Welcome to AAR Artificial Intelligence and Religion Research Seminar

This is the Home Page for the AI and Religion Research Seminar. We are a seminar conducted through the American Academy of Religion and meet yearly at their Annual Meeting. The Seminar is co-chaired by Drs. Randall Reed and Tracy Trothen. If you have questions or interest in the work of the seminar please feel free to contact the co-chairs at reedrw at appstate.edu. As news about the seminar or papers from the seminar become available we will publish them here.
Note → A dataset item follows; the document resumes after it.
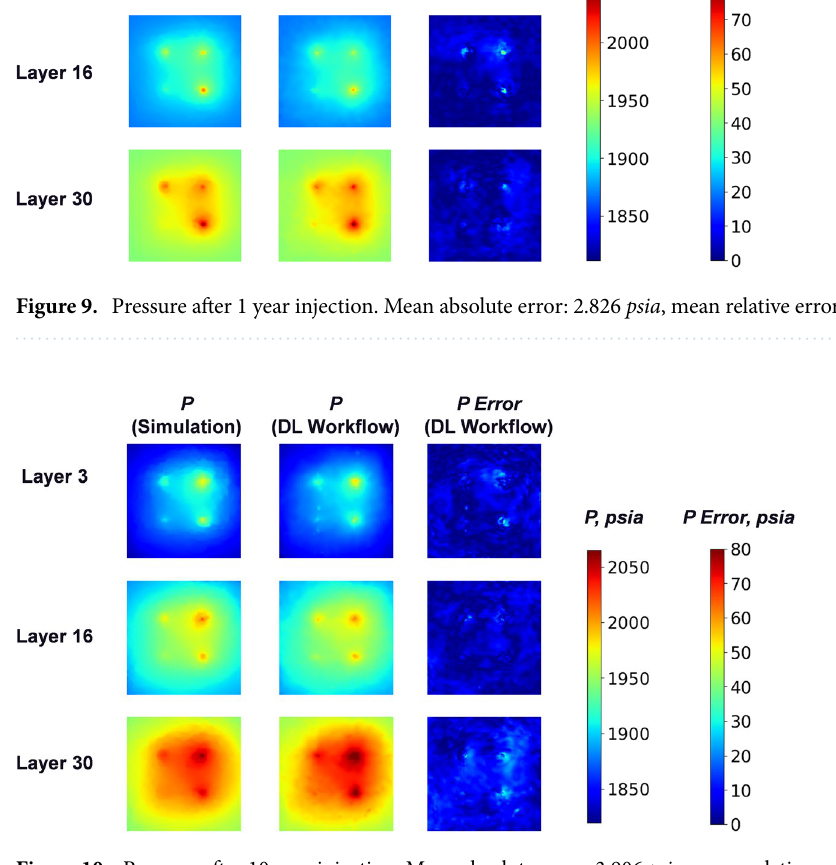
Figure 10. Pressure after 10 year injection. Mean absolute error: 3.906 psia , mean relative error: 0.202% .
Keep an eye on the site for further updates. Also join the discussion forum for the site.

Artificial Intelligence and Religion Seminar Sessions at AAR 2019

The Artificial Intelligence and Religion Seminar has two sessions at AAR 2019 in San Diego. They are back-to-back sessions. So mark your calendar/programs:

A25-340
Artificial Intelligence and Religion Seminar Theme: Surveying the Landscape
Monday, 3:30 PM–5:00 PM
Hilton Bayfront-Aqua E (Third Level)
Randy Reed, Appalachian State University, Presiding

Joshua Urich, Trinity University-San Antonio

“He Was Only a God:” Sherlock Holmes and the Origins of an ASI Church

David Zvi Kalman, University of Pennsylvania

Artificial Intelligence and Jewish Thought: A Roadmap

Justin Hawkins, Yale University

“The Most Terrifying Thought Experiment of All Time:” Roko’s Basilisk, Antinatalism, and the Pascal ’s Wager of Creating the Singularity

Beth Singler, University of Cambridge

“Blessed by the Algorithm”: Theistic Conceptions of Artificial Intelligence as Entanglements of AI and Religion

Pamela Eisenbaum, Iliff School of Theology, Micah D. Saxton, and Theodore Vial, Iliff School of Theology

AI, Anima and the Uncanny

Takeshi Kimura, University of Tsukuba
Artificial Other and Natural Other: When a Human Meets A.I.

A25-443
Artificial Intelligence and Religion Seminar Theme: Experiments in Artificial Intelligence and Religion
Monday, 5:30 PM–7:00 PM
Hilton Bayfront-Aqua E (Third Level)
Philip Butler, Loyola Marymount University, Presiding

F. LeRon Shults, University of Agder, and Wesley J. Wildman, Boston University

Simulating Secularities: Studying Religion and Nonreligion in Artificial Societies

Emanuelle Burton, University of Illinois, Chicago, and Thomas Arnold, Tufts University

Strangers in a Strange Land: A Field Report from Two Religion Scholars Working in AI 

Randy Reed, Appalachian State University

A.I., and Religion, A.I. in Religion, A.I. for Religion: A.I. as a Tool for Religious Studies

Nathan R. B. Loewen, University of Alabama

Analyzing Philosophy of Religion Journals via Digital Humanities: Plotting Futures for the Field

AI and religious studies

Justin Lane has a response to the podcast on the religious studies project page about the attempt to analyze and in some sense resurrect a Danish theologian Grundtvig through A.I. Lane argues that perhaps what A.I. could really resurrect is Religious Studies in general, noting the discrepancy between interest in A.I. and Religious Studies as charted on Google N-grams. Certainly, we applaud this impulse, and the Grundtvig project represents an interesting approach.  In 2018 I watched Mark Graves demonstrate a chatbot trained on the writings of Thomas Aquinas (in translation) that could reproduce Aquinas-like language. Though at that point the chatbot quickly degenerated into Aquinas-sounding nonsense.  Still, with the immense progress made by GPT-2, it is only a matter of time until we see more credible versions of these sorts of chatbots.